Actively exploited PrintNightmare zero-day gets unofficial patch

Free micropatches addressing the actively exploited PrintNightmare zero-day vulnerability in the Windows Print Spooler service are now available through the 0patch platform.

The buggy code behind this remote code execution bug (tracked as CVE-2021-34527) is present in all versions of Windows, with Microsoft still investigating if the vulnerability can be exploited exploitable on all of them.

CVE-2021-34527 enables attackers to take over affected servers via RCE with SYSTEM privileges, allowing them to install programs, view, change, or delete data, and create new accounts with full user rights.

Even though no security updates are available to address the PrintNightmare security flaw at the moment, Microsoft has shared mitigation measures to block attackers from compromising vulnerable systems and is working on a fix.

This is where the 0patch micropatching service comes in, with free micropatches for Windows Server versions 2019, 2016, 2012 (updated with June 2021 Updates) and 2008 R2 (with January 2020 Updates installed and no Extended Security Updates).

Our patches will be free until Microsoft has issued an official fix. If you want to use them, create a free account at https://t.co/wayCdhpc38, then install®ister 0patch Agent from https://t.co/UMXoQqpLQh. Everything else will happen automatically. No restarts needed.

— 0patch (@0patch) July 2, 2021

According to 0patch, “some of the above patches may not be issued yet at the time of this writing, but will be within next hours.”
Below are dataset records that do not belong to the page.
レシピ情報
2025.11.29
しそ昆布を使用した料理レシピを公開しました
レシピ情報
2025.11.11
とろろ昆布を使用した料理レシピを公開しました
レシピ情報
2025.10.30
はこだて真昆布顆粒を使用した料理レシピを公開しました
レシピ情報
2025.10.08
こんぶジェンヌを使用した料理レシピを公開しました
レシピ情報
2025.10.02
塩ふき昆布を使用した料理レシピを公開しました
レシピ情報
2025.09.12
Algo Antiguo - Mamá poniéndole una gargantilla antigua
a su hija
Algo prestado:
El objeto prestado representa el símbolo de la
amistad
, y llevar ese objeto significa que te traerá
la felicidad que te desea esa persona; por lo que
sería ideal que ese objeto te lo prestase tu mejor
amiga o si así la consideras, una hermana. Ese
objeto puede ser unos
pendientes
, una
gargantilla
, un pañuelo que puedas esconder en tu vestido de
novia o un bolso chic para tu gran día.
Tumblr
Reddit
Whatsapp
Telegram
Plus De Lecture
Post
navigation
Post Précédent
In related news, CISA has also issued a PrintNightmare notification urging admins to disable the Windows Print Spooler service on servers not used for printing.

Microsoft also recommends that the printing service should be disabled on all Domain Controllers and Active Directory admin systems in a support document on mitigating risks on Domain controllers with the Print Spooler service enabled.

The company’s advice takes into consideration the fact that this service is enabled by default on most Windows clients and server platforms, drastically increasing the risk of future attacks targeting vulnerable systems.

Until official security updates are available, applying the 0patch micropatches or implementing the mitigations provided by Microsoft should block attackers from breaching your network using PrintNightmare exploits.